Gwayakwaadiziwin fordert uns auf, uns selbst nicht zu täuschen. Es beginnt mit den kleinen Dingen: mit dem Eingeständnis, dass man etwas nicht kann. Mit dem Mut, eigene Fehler nicht zu verstecken. Mit der Bereitschaft, nicht perfekt zu erscheinen, sondern echt zu sein.

Im Leben meiner Romanfigur Kateri spielt Ehrlichkeit eine zentrale Rolle, nicht gegenüber anderen, sondern gegenüber sich selbst. Sie ist es gewohnt, Erwartungen zu erfüllen, um das Erbe ihrer Eltern und ihre Cree-Wurzeln zu ehren. Doch was passiert, wenn sie innehält und sich fragt, für was und wen ihr Herz wirklich schlägt?

Ehrlichkeit kann ein sanftes Aufbrechen sein. Oder ein Sturm. Aber sie bringt uns immer näher zu dem, was wir wirklich sind.

Aufrichtig Leben

Demut – Dabaadendiziwin

Demut ist ein stiller Wert. Einer, der selten laut wird und doch alles verändert, wenn man ihm Raum gibt. In der Anishinaabe-Lehre bedeutet Dabaadendiziwin: Erkenne deinen Platz im großen Ganzen, nicht höher, nicht tiefer, sondern verbunden.

Demut ist keine Selbsterniedrigung. Sie ist nicht das Kleinmachen des eigenen Lichts. Sie ist das Wissen: Ich bin nicht das Zentrum der Welt, aber ich gehöre dazu. Sie ist eine innere Haltung der Balance zwischen Selbstachtung und Bescheidenheit.

Der Wolf steht für diese Lehre. Er lebt im Rudel, ist loyal, klug und dient dem Kollektiv. Der Wolf weiß, wann er führt, und wann er folgt. Wann er für andere kämpft, und wann er sich zurücknimmt. Er erinnert uns daran: Wahre Stärke zeigt sich im Dienst, nicht in der Selbstdarstellung.

„To be humble is to know that we are all equal.“

Dabaadendiziwin zeigt sich oft in Momenten, in denen wir aufhören, uns beweisen zu müssen.

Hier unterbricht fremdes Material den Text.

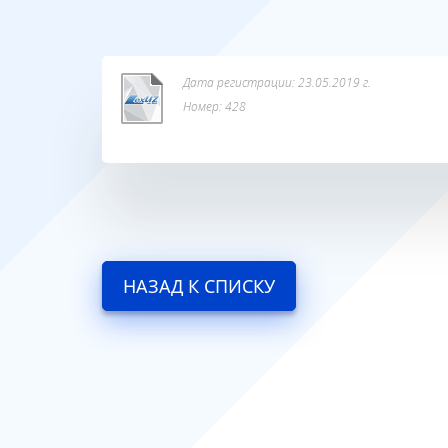
Дата регистрации: 23.05.2019 г.
Номер: 428
НАЗАД К СПИСКУ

Wenn wir zuhören, statt zu sprechen. Wenn wir anderen Raum geben. Wenn wir es uns erlauben, nicht alles zu wissen und trotzdem würdevoll zu sein.

Im Alltag erleben wir Demut vielleicht, wenn uns die Natur die Sprache verschlägt. Wenn wir am Rand eines Sees stehen, der älter ist als jedes Menschenleben. Oder wenn uns ein Kind eine Wahrheit sagt, die wir längst vergessen haben.

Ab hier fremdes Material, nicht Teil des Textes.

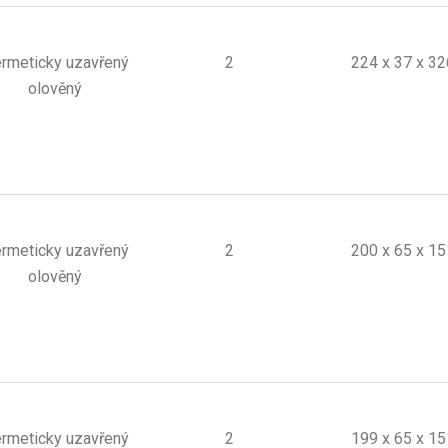
rmeticky uzavřený
2
224 x 37 x 32
olověný
rmeticky uzavřený
2
200 x 65 x 15
olověný
rmeticky uzavřený
2
199 x 65 x 15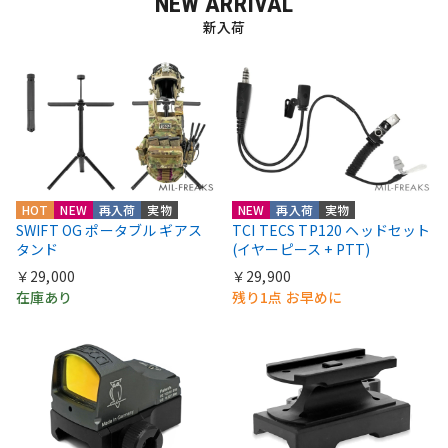
NEW ARRIVAL
新入荷
HOT
NEW
再入荷
実物
NEW
再入荷
実物
SWIFT OG ポータブル ギアス
TCI TECS TP120 ヘッドセット
タンド
(イヤーピース + PTT)
￥29,000
￥29,900
在庫あり
残り1点 お早めに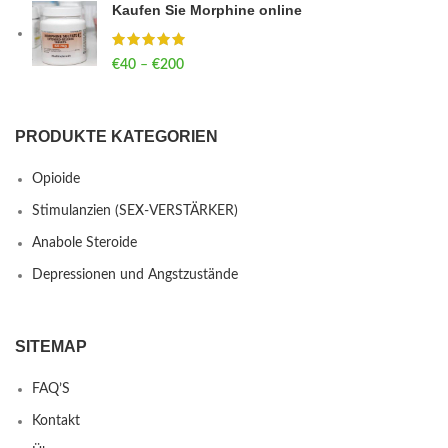
Kaufen Sie Morphine online
€
40
–
€
200
Price range: €40 through €200
PRODUKTE KATEGORIEN
Opioide
Stimulanzien (SEX-VERSTÄRKER)
Anabole Steroide
Depressionen und Angstzustände
SITEMAP
FAQ’S
Kontakt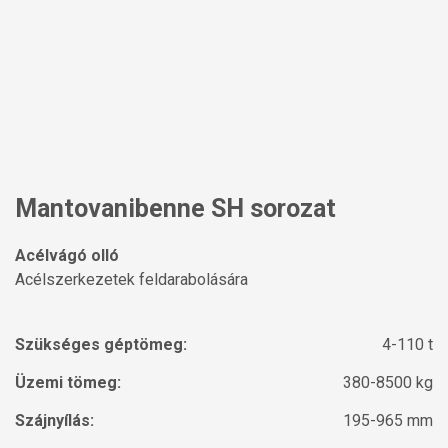
Mantovanibenne SH sorozat
Acélvágó olló
Acélszerkezetek feldarabolására
Szükséges géptömeg:
4-110 t
Üzemi tömeg:
380-8500 kg
Szájnyílás:
195-965 mm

Demut ist nicht das Ende der Selbstwirksamkeit. Sie ist ihr Anfang in Verbindung mit allem Leben.

Aufrichtig Leben

Wahrheit – Debwewin

Debwewin, Wahrheit, ist das siebte und abschließende Teaching. Es ist kein Zufall, dass es am Ende steht, denn in ihm bündeln sich alle anderen Lehren. Wahrheit ist nicht einfach ein Fakt. Sie ist ein Zustand. Ein Sein.

In der Anishinaabe-Tradition bedeutet Debwewin: Lebe im Einklang mit deiner inneren Wahrheit.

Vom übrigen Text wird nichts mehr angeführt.